Dienst nach Vorschrift, lebensfremder Unterricht, wenig Interesse an den Schülern und ständig Ferien – Lehrer haben in Deutschland nicht das beste Image. Eine, die sämtliche Vorurteile widerlegt ist Betül Durmaz (45). Seit 13 Jahren unterrichtet sie an einer Gelsenkirchener Förderschule Kinder und Jugendliche der Klassenstufen eins bis zehn. Die Förderschule liegt in einer wenig begehrten Wohnlage von Gelsenkirchen, hier werden Kinder unterrichtet, die den Anforderungen einer Regelschule nicht genügen und an einer normalen Grund- oder Hauptschule nicht entsprechend gefördert werden können. Betül Durmaz erzählt: „Viele Schüler haben Probleme mit dem Sozialverhalten, vor allem in Konfliktsituationen.
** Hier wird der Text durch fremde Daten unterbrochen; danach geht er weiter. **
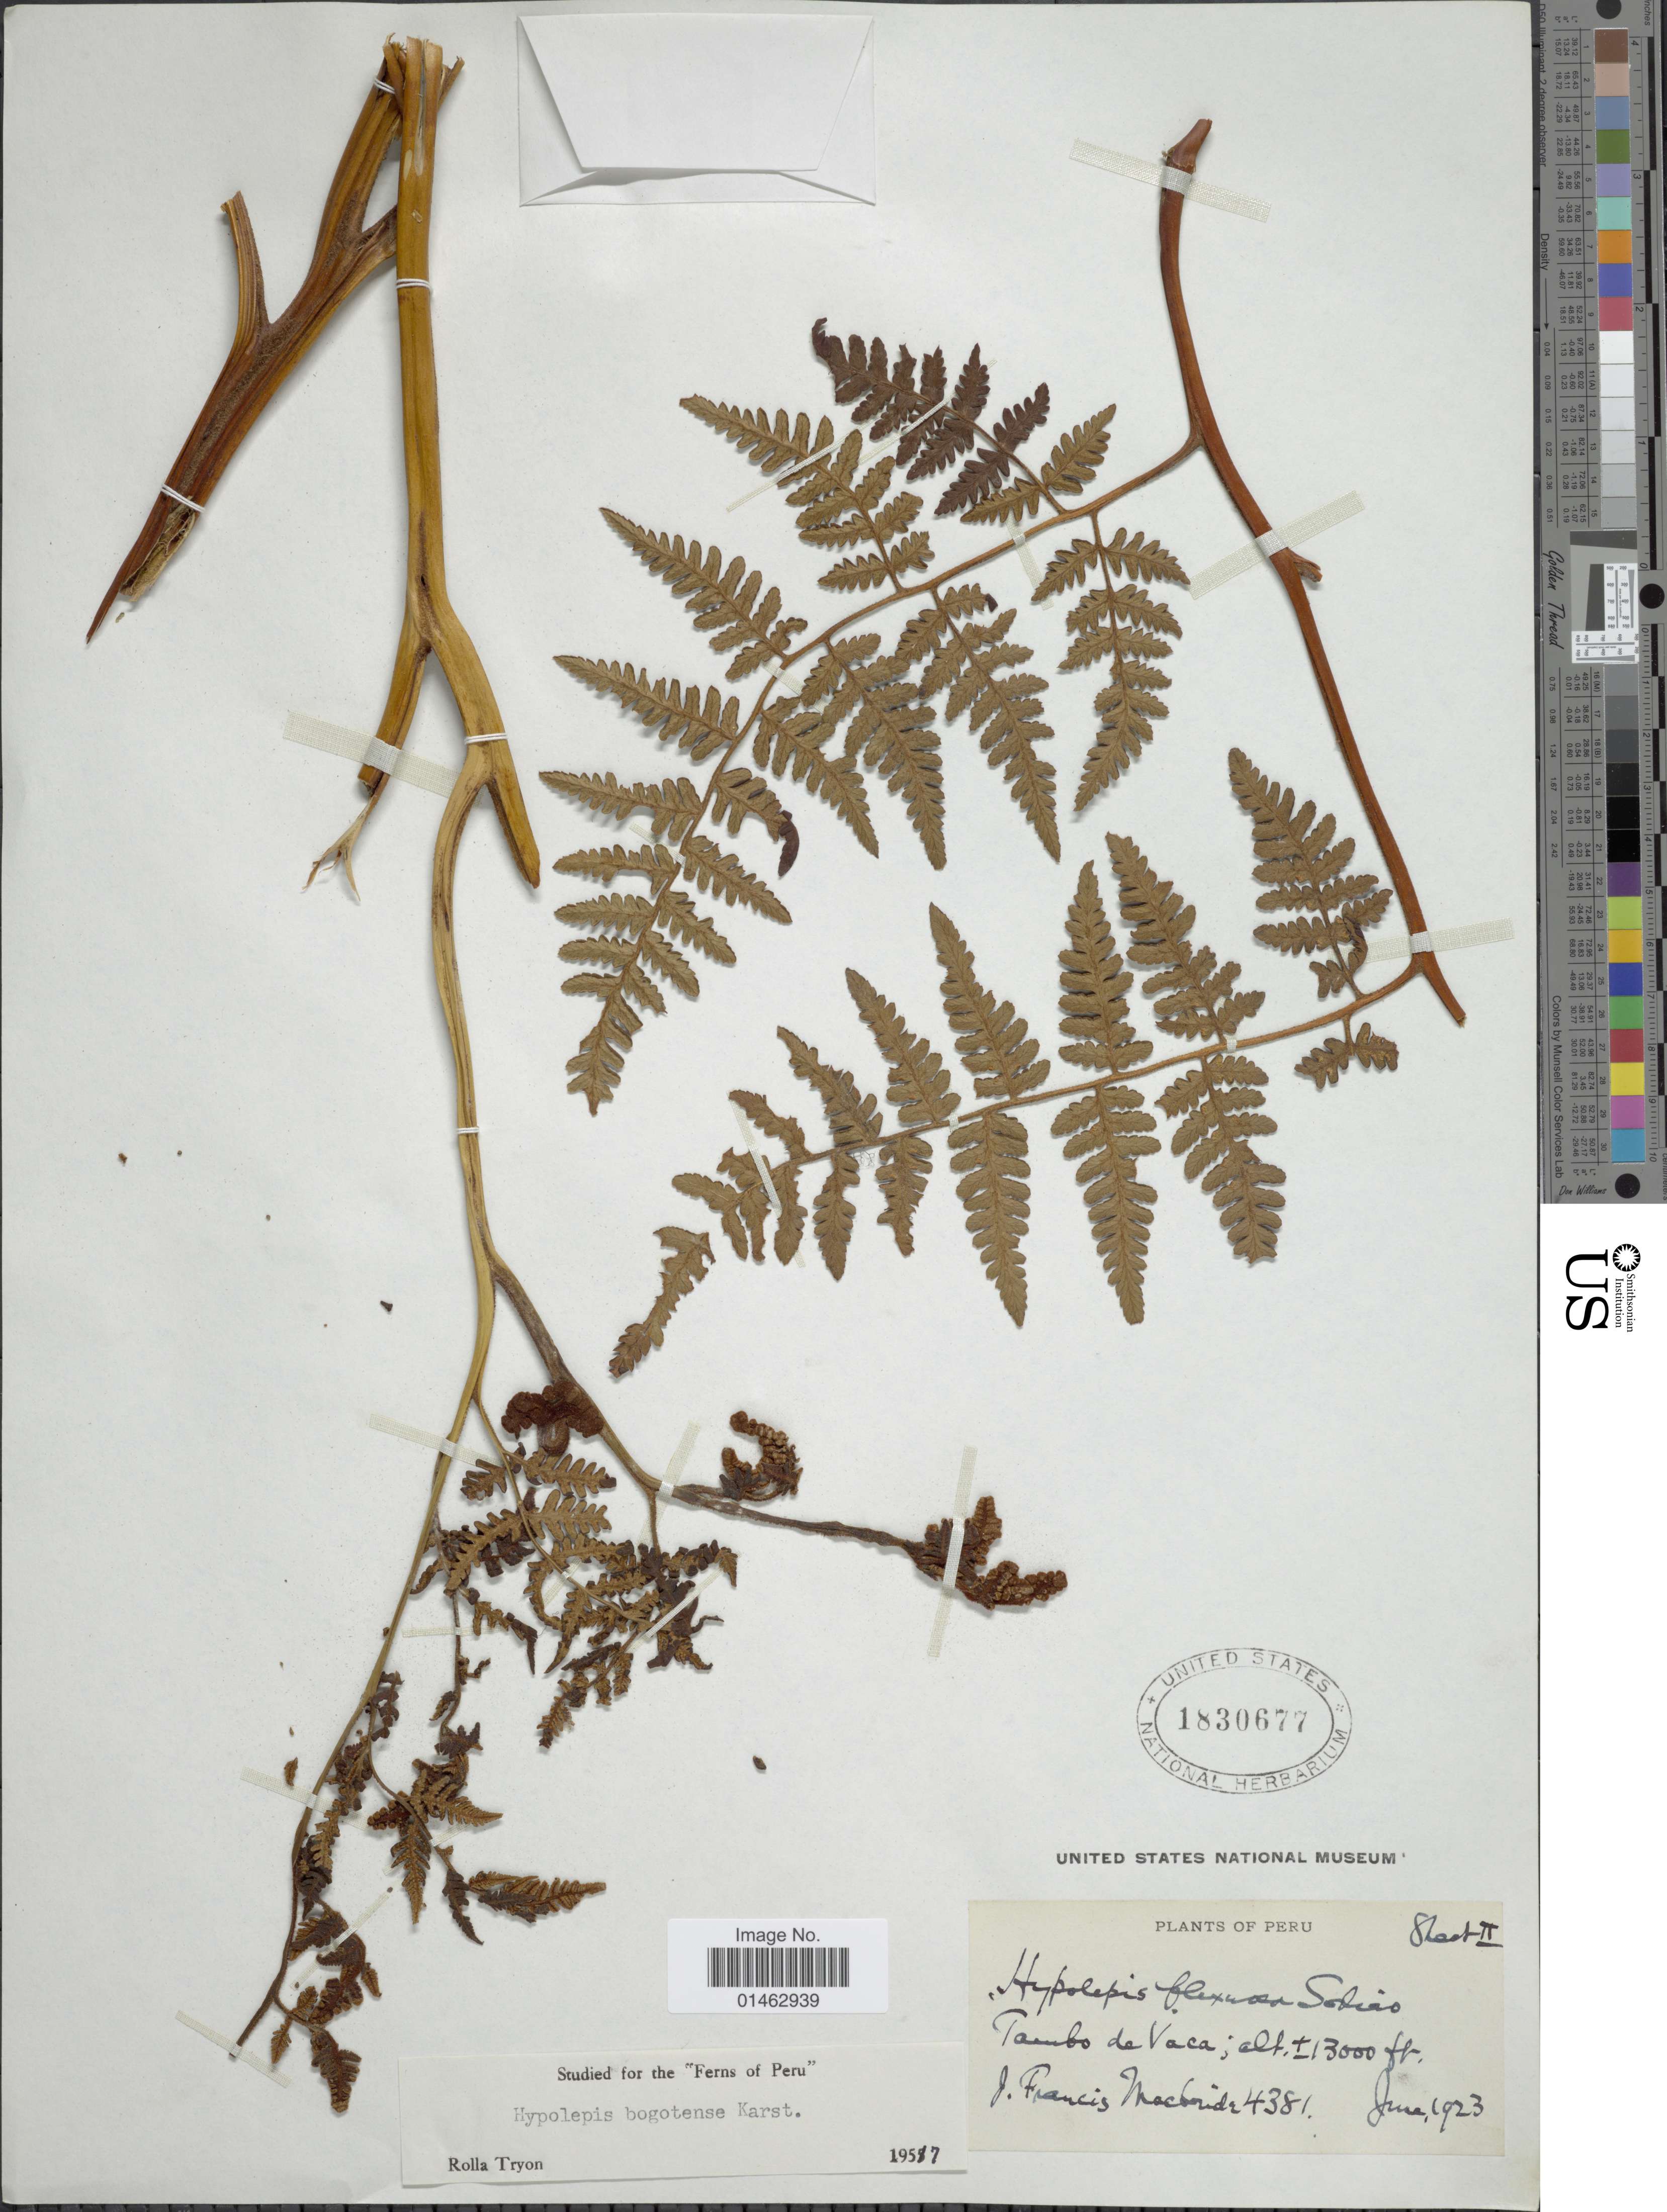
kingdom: Plantae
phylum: Tracheophyta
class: Polypodiopsida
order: Polypodiales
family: Dennstaedtiaceae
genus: Hypolepis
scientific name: Hypolepis bogotensis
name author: H. Karst.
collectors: J. F. Macbride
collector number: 4381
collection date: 1923-06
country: Peru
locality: Tambo de Vaca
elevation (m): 3962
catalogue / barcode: US 1830677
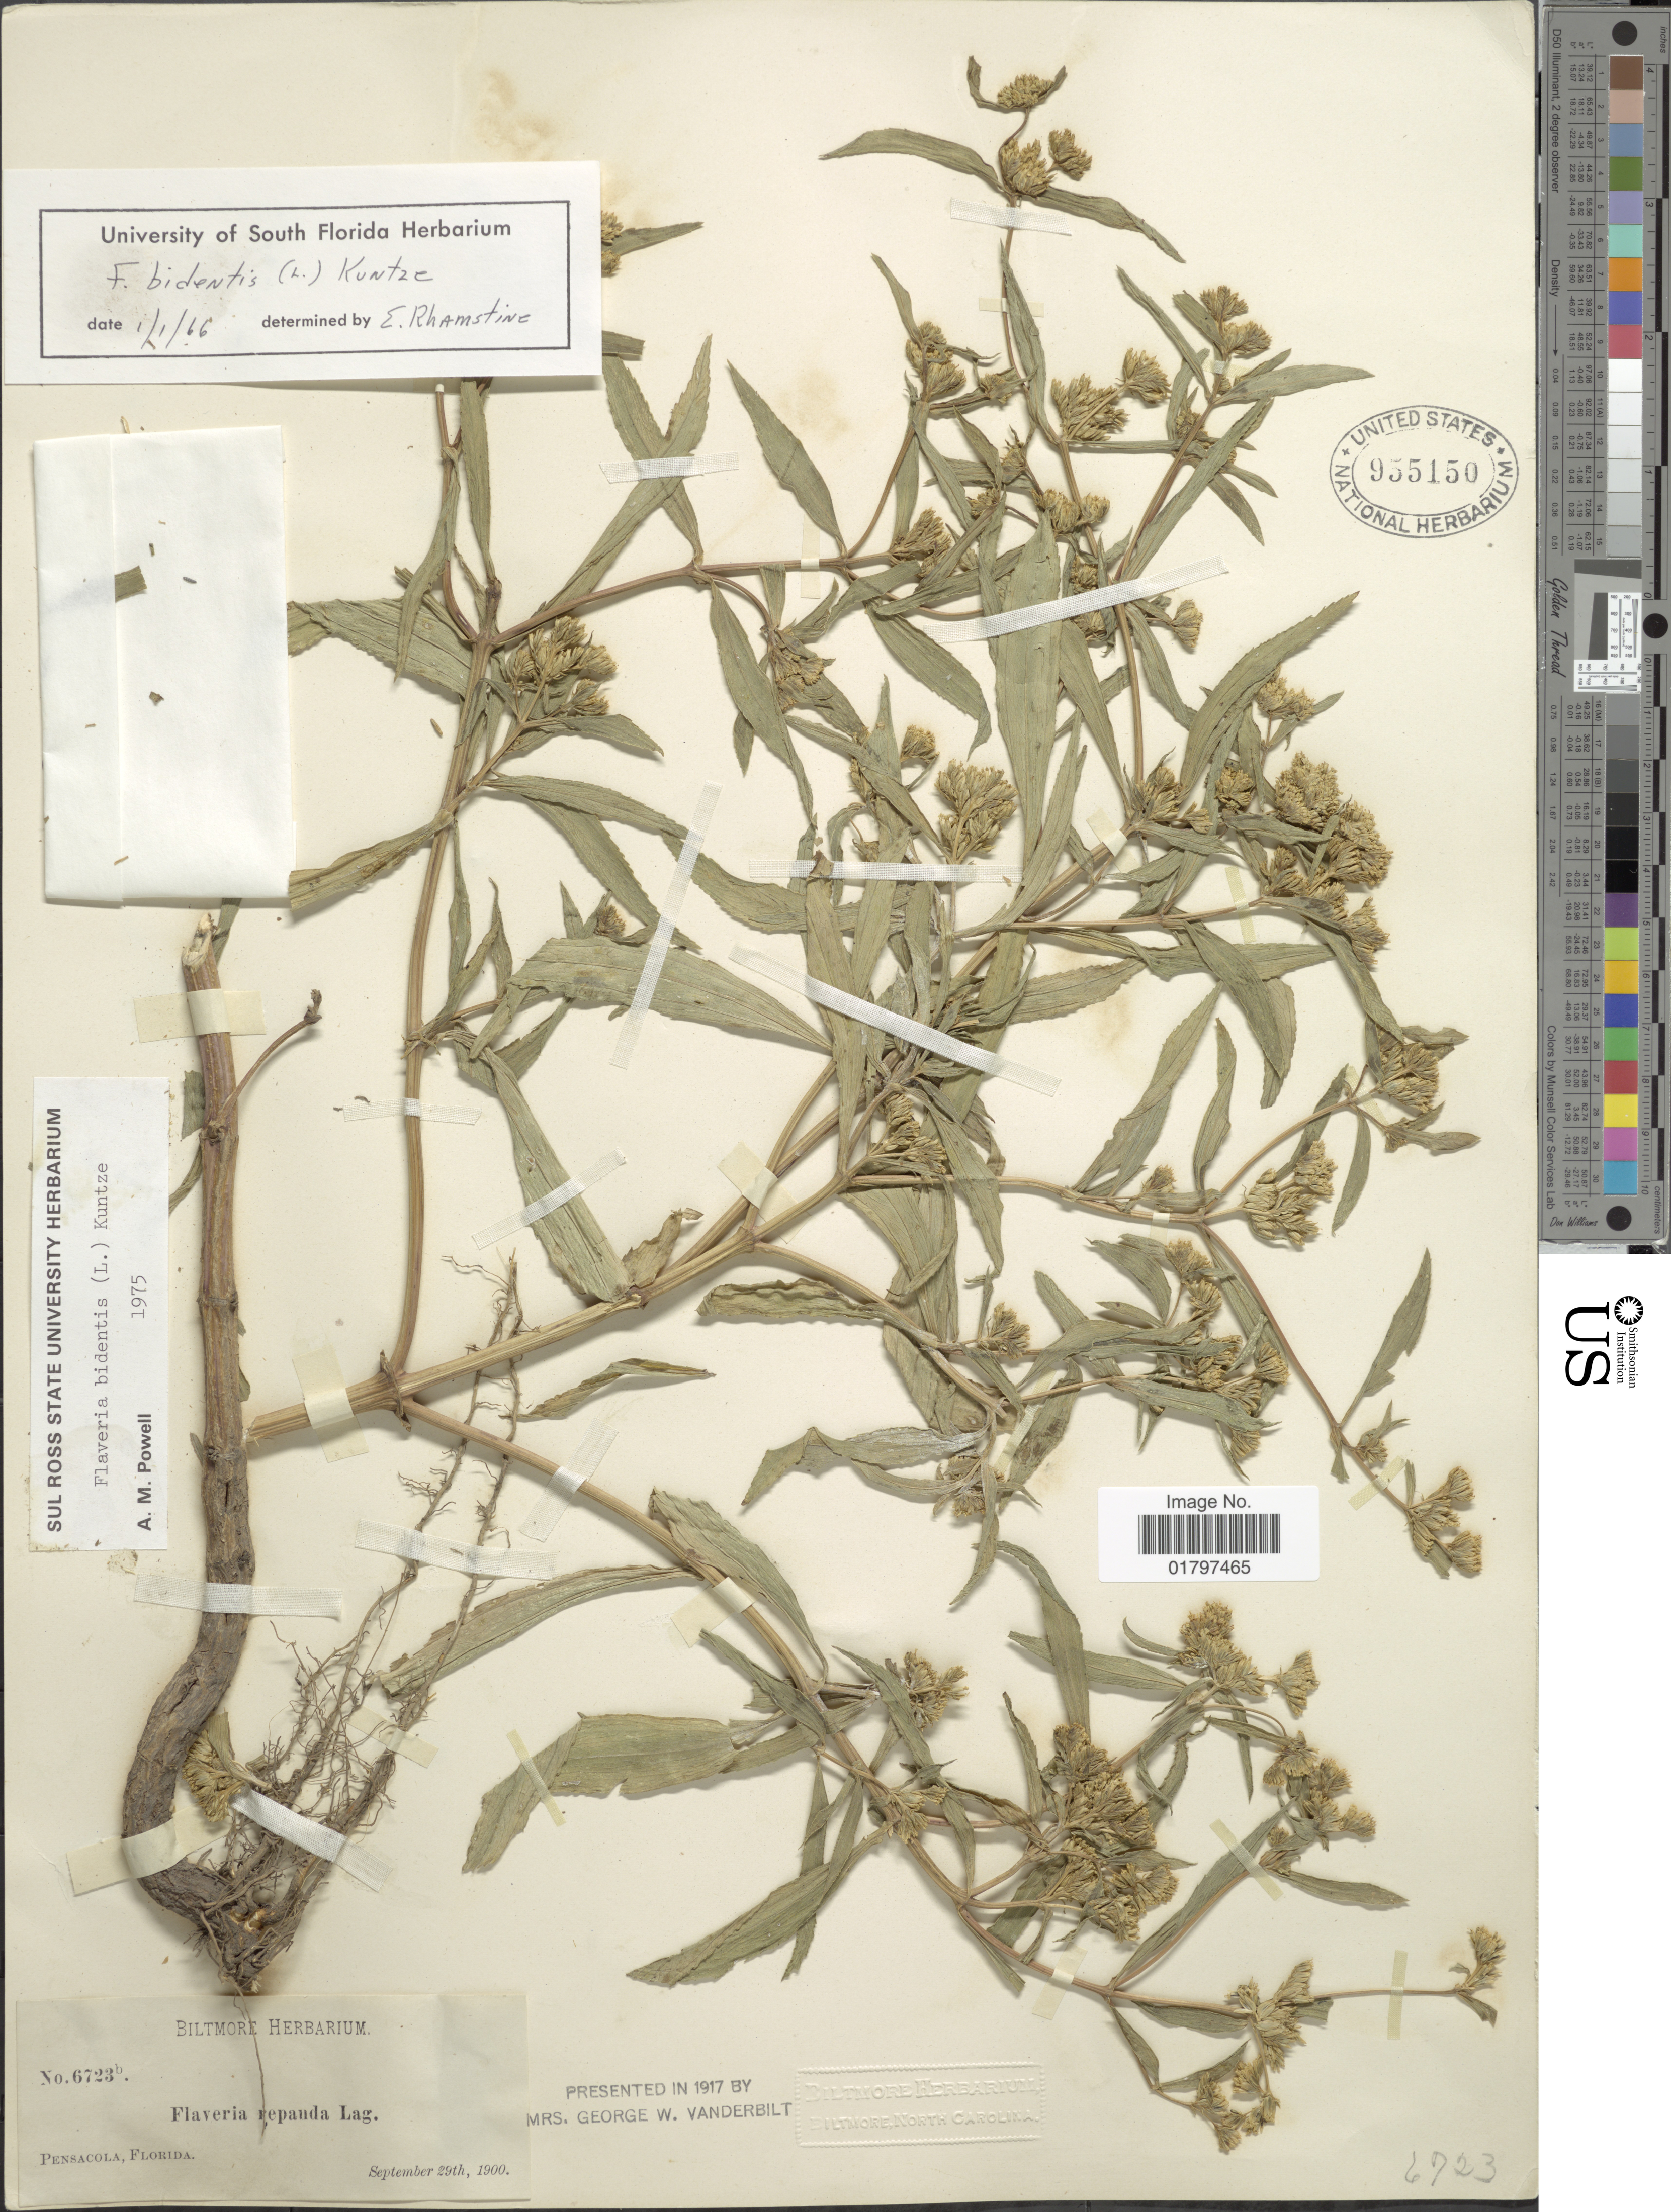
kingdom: Plantae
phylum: Tracheophyta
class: Magnoliopsida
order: Asterales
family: Asteraceae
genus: Flaveria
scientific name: Flaveria bidentis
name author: (L.) Kuntze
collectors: ex herb. Biltmore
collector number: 6723b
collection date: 1900-09-29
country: United States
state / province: Florida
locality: Pensacola, Florida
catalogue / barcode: US 955150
Anderen fehlt es an Selbstvertrauen. Das häusliche Umfeld bietet ihnen oft keine Rückzugsmöglichkeiten oder Ruhezonen zum Erledigen der Hausaufgaben. Das heißt, Lernschwächen werden noch verstärkt.“ Es sind also vorwiegend Problemkinder, mit denen die Lehrerin täglich zu tun hat, 70 Prozent der 170 Schüler stammen zudem aus Migranten-Familien.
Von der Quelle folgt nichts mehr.